ページ本文
* * * *

UNDPとJICA、瓦礫管理におけるウクライナ国民の健康保護に向けた取り組みを主導

2025年3月11日
Worker in safety gear and mask at a construction site with machinery in the background.
Photo: Oleksii Ushakov / UNDP in Ukraine

キーウ発、2025年3月5日 — 国連開発計画(UNDP)ウクライナ事務所と国際協力機構(JICA)は協力し、瓦礫の除去、運搬、リサイクルにおける安全な取り扱いに関する包括的な研修を実施しました。本研修では、特にアスベスト含有材料(ACM)の管理と、爆発物(EO)によるリスク軽減に重点を置いています。 

ハルキウ、ドニプロ、ムィコラーイウ、ヘルソン、スーミといったウクライナ5都市の代表者が本研修に参加し、また保健省、環境保護・天然資源省、キーウ州政府の関係者も参加がありました。 

最新の「迅速被害・ニーズ評価(RDNA4)」によると、ウクライナでは住宅戸数の13%が損傷または破壊されており、作業員や地域住民のアスベスト曝露リスクが著しく高まっています。そのため、これらの有害物質を適切に管理することは、復旧プロセスにおける労働者や住民の安全を確保するために不可欠です。

* * * *

設問
本文の「UNDPとJICA、瓦礫管理」から「の関係者も参加がありました。」までを、一字も変えずにそのまま書き写してください。 この一覧は解答に使いません。

* * * *

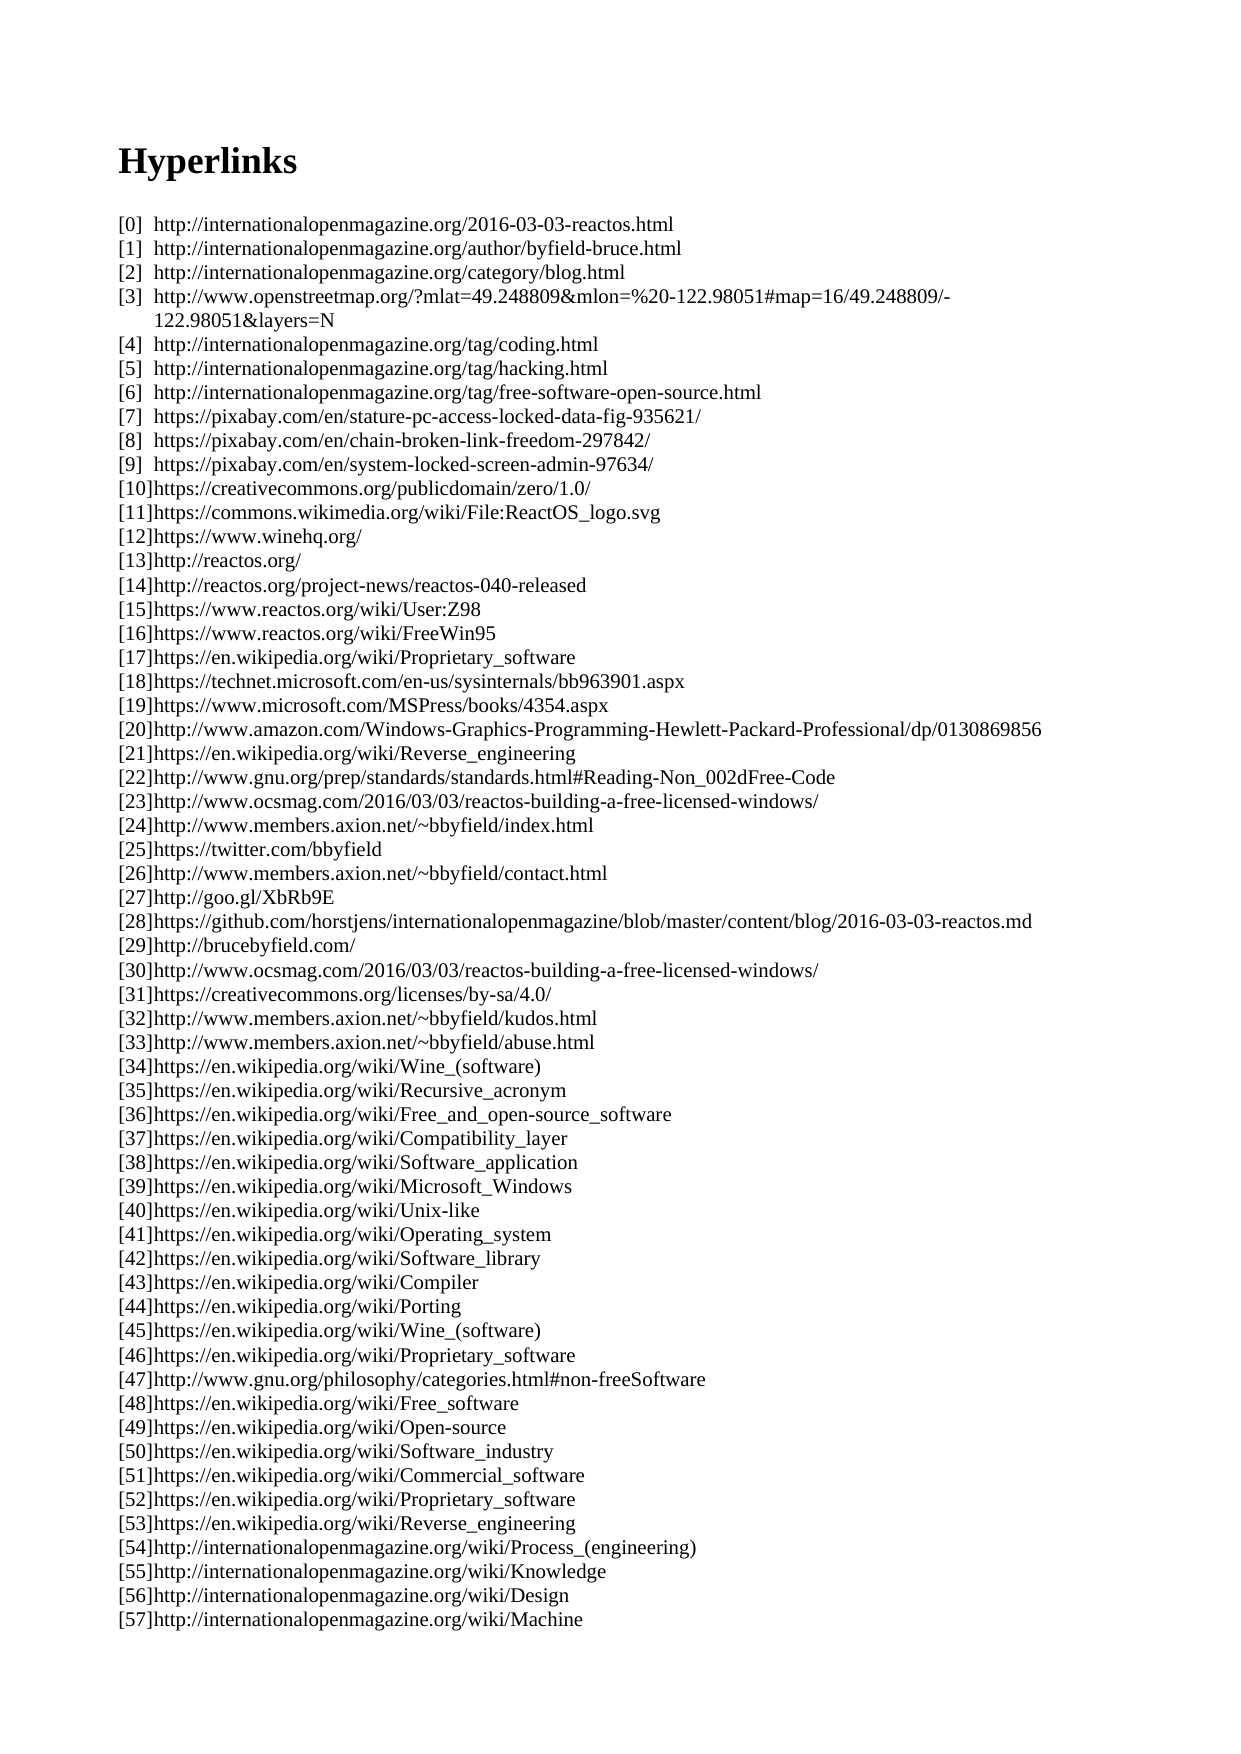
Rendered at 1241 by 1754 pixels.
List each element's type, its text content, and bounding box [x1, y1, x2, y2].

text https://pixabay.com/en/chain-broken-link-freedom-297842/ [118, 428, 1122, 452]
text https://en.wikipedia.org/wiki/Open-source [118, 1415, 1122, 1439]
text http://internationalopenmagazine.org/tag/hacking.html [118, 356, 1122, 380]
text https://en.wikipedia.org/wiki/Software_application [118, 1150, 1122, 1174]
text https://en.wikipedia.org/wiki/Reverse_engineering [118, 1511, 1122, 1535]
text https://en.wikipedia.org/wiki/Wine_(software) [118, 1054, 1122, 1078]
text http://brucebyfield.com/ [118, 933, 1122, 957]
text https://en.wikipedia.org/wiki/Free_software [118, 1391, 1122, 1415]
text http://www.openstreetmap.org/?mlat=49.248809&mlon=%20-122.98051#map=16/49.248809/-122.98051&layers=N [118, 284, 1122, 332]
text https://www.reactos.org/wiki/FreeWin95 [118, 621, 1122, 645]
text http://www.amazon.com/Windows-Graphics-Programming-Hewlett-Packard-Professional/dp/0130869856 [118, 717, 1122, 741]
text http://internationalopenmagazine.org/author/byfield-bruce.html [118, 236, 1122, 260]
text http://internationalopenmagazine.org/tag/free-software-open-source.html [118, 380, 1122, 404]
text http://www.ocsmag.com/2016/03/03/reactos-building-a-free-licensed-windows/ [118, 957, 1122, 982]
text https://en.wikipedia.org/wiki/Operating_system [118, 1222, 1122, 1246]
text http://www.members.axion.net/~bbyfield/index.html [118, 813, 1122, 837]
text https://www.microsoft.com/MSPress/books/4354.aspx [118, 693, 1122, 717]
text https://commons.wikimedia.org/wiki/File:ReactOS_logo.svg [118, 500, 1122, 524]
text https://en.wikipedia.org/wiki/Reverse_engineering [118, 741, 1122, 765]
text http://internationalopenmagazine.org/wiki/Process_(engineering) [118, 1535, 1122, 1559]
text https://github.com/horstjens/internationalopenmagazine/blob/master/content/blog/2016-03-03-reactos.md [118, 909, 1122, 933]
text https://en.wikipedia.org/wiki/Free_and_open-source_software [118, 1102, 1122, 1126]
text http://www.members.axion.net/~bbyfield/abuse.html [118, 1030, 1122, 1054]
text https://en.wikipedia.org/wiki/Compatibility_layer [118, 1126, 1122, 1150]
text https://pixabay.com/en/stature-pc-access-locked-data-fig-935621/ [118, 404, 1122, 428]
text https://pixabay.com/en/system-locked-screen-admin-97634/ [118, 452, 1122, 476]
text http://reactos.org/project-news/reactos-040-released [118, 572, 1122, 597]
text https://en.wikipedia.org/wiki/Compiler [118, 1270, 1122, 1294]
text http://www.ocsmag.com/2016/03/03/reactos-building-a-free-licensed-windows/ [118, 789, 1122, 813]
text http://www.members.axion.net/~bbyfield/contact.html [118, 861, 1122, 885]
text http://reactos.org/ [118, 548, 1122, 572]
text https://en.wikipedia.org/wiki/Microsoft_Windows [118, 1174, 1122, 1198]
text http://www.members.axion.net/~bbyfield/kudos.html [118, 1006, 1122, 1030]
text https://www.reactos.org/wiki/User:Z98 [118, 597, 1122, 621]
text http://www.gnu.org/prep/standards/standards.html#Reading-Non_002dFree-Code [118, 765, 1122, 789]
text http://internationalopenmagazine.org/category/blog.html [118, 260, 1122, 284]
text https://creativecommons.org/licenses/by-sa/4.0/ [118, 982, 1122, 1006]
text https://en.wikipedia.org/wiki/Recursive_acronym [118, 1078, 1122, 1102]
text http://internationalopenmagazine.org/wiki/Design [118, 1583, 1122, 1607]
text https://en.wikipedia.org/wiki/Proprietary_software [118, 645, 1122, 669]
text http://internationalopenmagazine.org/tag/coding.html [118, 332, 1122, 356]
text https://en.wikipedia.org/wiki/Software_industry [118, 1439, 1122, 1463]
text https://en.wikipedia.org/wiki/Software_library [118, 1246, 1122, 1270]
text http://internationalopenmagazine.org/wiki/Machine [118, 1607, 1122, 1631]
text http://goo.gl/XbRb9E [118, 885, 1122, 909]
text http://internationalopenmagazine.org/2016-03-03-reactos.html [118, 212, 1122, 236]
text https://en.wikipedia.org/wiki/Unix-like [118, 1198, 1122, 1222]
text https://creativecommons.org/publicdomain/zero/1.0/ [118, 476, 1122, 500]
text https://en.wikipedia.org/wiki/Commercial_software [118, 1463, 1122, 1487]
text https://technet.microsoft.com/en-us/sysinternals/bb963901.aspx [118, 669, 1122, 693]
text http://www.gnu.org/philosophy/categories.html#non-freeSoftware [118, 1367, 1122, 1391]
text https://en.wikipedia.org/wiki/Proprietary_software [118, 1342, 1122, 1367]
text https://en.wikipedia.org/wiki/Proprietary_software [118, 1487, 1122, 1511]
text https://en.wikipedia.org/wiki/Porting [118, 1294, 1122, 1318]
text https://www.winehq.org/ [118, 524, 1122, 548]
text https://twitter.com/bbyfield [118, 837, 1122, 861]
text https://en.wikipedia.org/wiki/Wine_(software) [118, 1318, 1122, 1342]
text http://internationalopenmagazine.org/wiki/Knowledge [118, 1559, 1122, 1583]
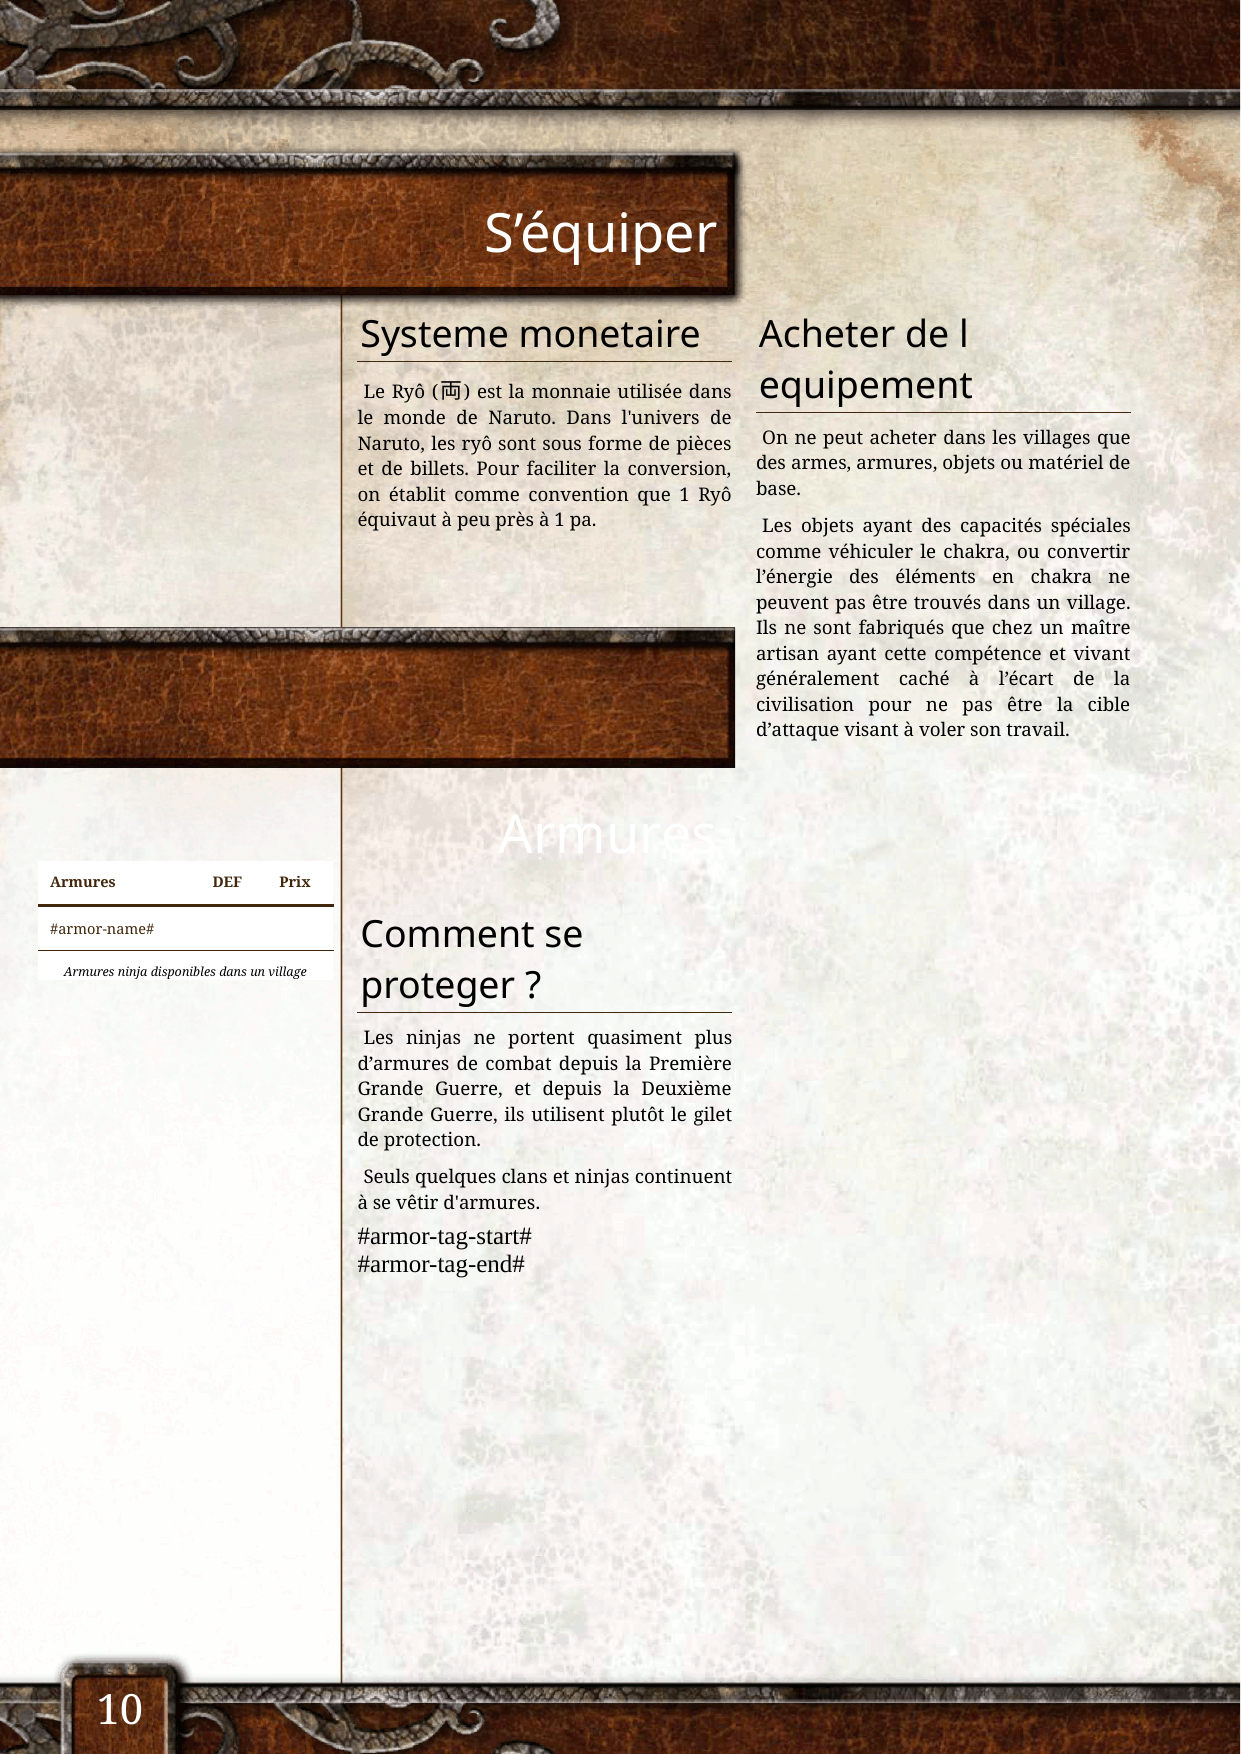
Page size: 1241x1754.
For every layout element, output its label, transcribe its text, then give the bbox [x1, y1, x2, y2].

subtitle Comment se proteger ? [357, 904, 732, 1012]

* * * *

解答
UNDPとJICA、瓦礫管理におけるウクライナ国民の健康保護に向けた取り組みを主導

2025年3月11日
Worker in safety gear and mask at a construction site with machinery in the background.
Photo: Oleksii Ushakov / UNDP in Ukraine

キーウ発、2025年3月5日 — 国連開発計画(UNDP)ウクライナ事務所と国際協力機構(JICA)は協力し、瓦礫の除去、運搬、リサイクルにおける安全な取り扱いに関する包括的な研修を実施しました。本研修では、特にアスベスト含有材料(ACM)の管理と、爆発物(EO)によるリスク軽減に重点を置いています。 

ハルキウ、ドニプロ、ムィコラーイウ、ヘルソン、スーミといったウクライナ5都市の代表者が本研修に参加し、また保健省、環境保護・天然資源省、キーウ州政府の関係者も参加がありました。